Horsham District Council has proposed an order giving the public greater control on dogs and banning free-running in the town centre.
The council is seeking to introduce a Public Spaces Protection Order to prohibit certain anti-social activities within the district.
A spokesman for HDC said it had been working through the Community Safety Partnership and identified ‘specific ongoing unreasonable’ activities that have or were likely to have a harmful effect on people living, working or visiting the town.
Activities which would be banned under the order include anti-social consumption of alcohol in public spaces, parkour or free-running in the town centre and anti-social use of vehicles.
The order would also give residents greater controls on dogs in the district, where currently there are no restrictions.
The council said due recent incidents where livestock had been attacked a condition will be included whereby dog owners must put their dogs on a lead if asked to do so by a member of the public in a public space.
The full list of activities which would be prohibited under the order include:
- Anti-social consumption of alcohol in public spaces across the district
- Parkour or free-running in Horsham town centre which can cause substantial damage to property
- Anti-social use of vehicles across the district where individuals meet in public places, play loud music, race and cause harassment to residents and other road users
- Anti-social use of horse drawn vehicles across the district; racing and time trials which block dual carriageways presenting significant danger to other road users
- Dog fouling across the district on any land open to the air to which the public has access
- Control of dogs across the district; there are currently no restrictions to control dogs within Horsham district creating incidents where livestock are attacked.

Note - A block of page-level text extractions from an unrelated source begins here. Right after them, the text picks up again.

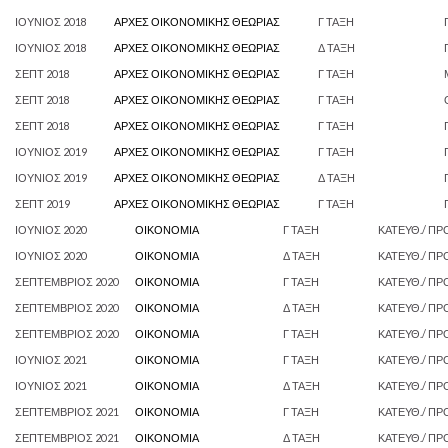
ΙΟΥΝΙΟΣ 2018
ΑΡΧΕΣ ΟΙΚΟΝΟΜΙΚΗΣ ΘΕΩΡΙΑΣ
Γ ΤΑΞΗ
ΙΟΥΝΙΟΣ 2018
ΑΡΧΕΣ ΟΙΚΟΝΟΜΙΚΗΣ ΘΕΩΡΙΑΣ
Δ ΤΑΞΗ
ΣΕΠΤ 2018
ΑΡΧΕΣ ΟΙΚΟΝΟΜΙΚΗΣ ΘΕΩΡΙΑΣ
Γ ΤΑΞΗ
ΣΕΠΤ 2018
ΑΡΧΕΣ ΟΙΚΟΝΟΜΙΚΗΣ ΘΕΩΡΙΑΣ
Γ ΤΑΞΗ
ΣΕΠΤ 2018
ΑΡΧΕΣ ΟΙΚΟΝΟΜΙΚΗΣ ΘΕΩΡΙΑΣ
Γ ΤΑΞΗ
ΙΟΥΝΙΟΣ 2019
ΑΡΧΕΣ ΟΙΚΟΝΟΜΙΚΗΣ ΘΕΩΡΙΑΣ
Γ ΤΑΞΗ
ΙΟΥΝΙΟΣ 2019
ΑΡΧΕΣ ΟΙΚΟΝΟΜΙΚΗΣ ΘΕΩΡΙΑΣ
Δ ΤΑΞΗ
ΣΕΠΤ 2019
ΑΡΧΕΣ ΟΙΚΟΝΟΜΙΚΗΣ ΘΕΩΡΙΑΣ
Γ ΤΑΞΗ
ΙΟΥΝΙΟΣ 2020
ΟΙΚΟΝΟΜΙΑ
Γ ΤΑΞΗ
ΚΑΤΕΥΘ./ ΠΡ
ΙΟΥΝΙΟΣ 2020
ΟΙΚΟΝΟΜΙΑ
Δ ΤΑΞΗ
ΚΑΤΕΥΘ./ ΠΡ
ΣΕΠΤΕΜΒΡΙΟΣ 2020
ΟΙΚΟΝΟΜΙΑ
Γ ΤΑΞΗ
ΚΑΤΕΥΘ./ ΠΡ
ΣΕΠΤΕΜΒΡΙΟΣ 2020
ΟΙΚΟΝΟΜΙΑ
Δ ΤΑΞΗ
ΚΑΤΕΥΘ./ ΠΡ
ΣΕΠΤΕΜΒΡΙΟΣ 2020
ΟΙΚΟΝΟΜΙΑ
Γ ΤΑΞΗ
ΚΑΤΕΥΘ./ ΠΡ
ΙΟΥΝΙΟΣ 2021
ΟΙΚΟΝΟΜΙΑ
Γ ΤΑΞΗ
ΚΑΤΕΥΘ./ ΠΡ
ΙΟΥΝΙΟΣ 2021
ΟΙΚΟΝΟΜΙΑ
Δ ΤΑΞΗ
ΚΑΤΕΥΘ./ ΠΡ
ΣΕΠΤΕΜΒΡΙΟΣ 2021
ΟΙΚΟΝΟΜΙΑ
Γ ΤΑΞΗ
ΚΑΤΕΥΘ./ ΠΡ
ΣΕΠΤΕΜΒΡΙΟΣ 2021
ΟΙΚΟΝΟΜΙΑ
Δ ΤΑΞΗ
ΚΑΤΕΥΘ./ ΠΡ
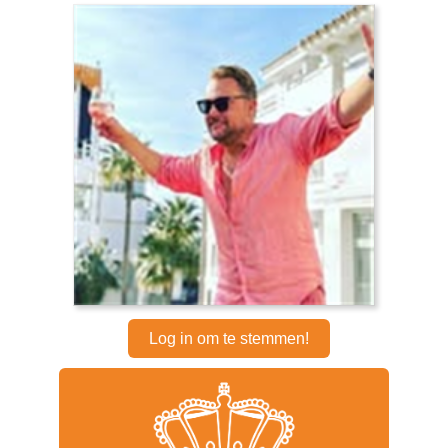
Log in om te stemmen!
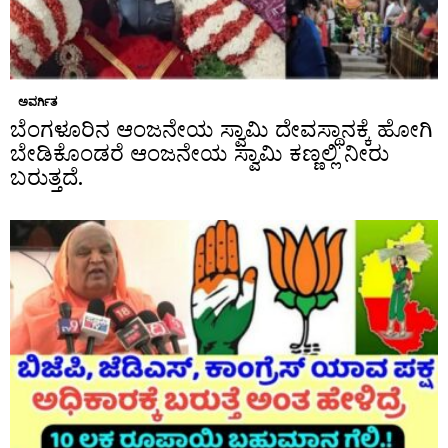
ಅವರ್ಗಿತ
ಬೆಂಗಳೂರಿನ ಆಂಜನೇಯ ಸ್ವಾಮಿ ದೇವಸ್ಥಾನಕ್ಕೆ ಹೋಗಿ
ಬೇಡಿಕೊಂಡರೆ ಆಂಜನೇಯ ಸ್ವಾಮಿ ಕಣ್ಣಲ್ಲಿ ನೀರು
ಬರುತ್ತದೆ.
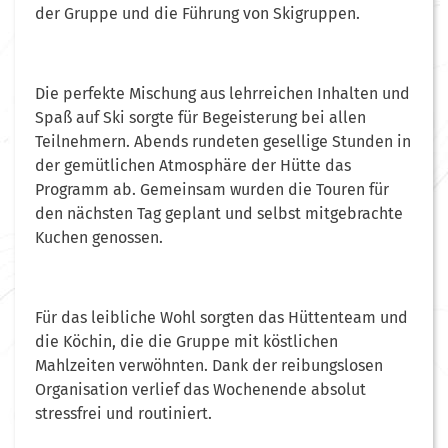
der Gruppe und die Führung von Skigruppen.
Die perfekte Mischung aus lehrreichen Inhalten und
Spaß auf Ski sorgte für Begeisterung bei allen
Teilnehmern. Abends rundeten gesellige Stunden in
der gemütlichen Atmosphäre der Hütte das
Programm ab. Gemeinsam wurden die Touren für
den nächsten Tag geplant und selbst mitgebrachte
Kuchen genossen.
Für das leibliche Wohl sorgten das Hüttenteam und
die Köchin, die die Gruppe mit köstlichen
Mahlzeiten verwöhnten. Dank der reibungslosen
Organisation verlief das Wochenende absolut
stressfrei und routiniert.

A condition will be included in the Order whereby the dog owner must put their dog on a lead if asked to do so by a relevant person in a public space.
A public consultation is taking place from May 16 to June 13 on the council’s website where residents can have their say on the proposals.
The recommendation will be put before the council on June 29.
Cabinet member for community and wellbeing Kate Rowbottom said: “I really welcome the proposals to introduce this Public Space Order.
“Anti-social behaviour can have a detrimental impact on people’s quality of life, not to mention the negative perception it can give to an area.
“These orders are designed to regulate activities in particular public places and help authorities like ours to deal with persistent anti-social behaviour in areas where concerns have been highlighted.
“We are keen to know what people think of the plans and would encourage as many of you as possible to give us your feedback as part of the consultation.”
To view and comment on the proposals visit www.snapsurveys.com/wh/s.asp?k=146419326831
The council is able to bring forward the order under Section 59 of the Anti-Social Behaviour, Crime and Policing Act 2014.
The orders give councils and police additional powers and greater flexibility to tackle anti-social behaviour in defined geographical areas.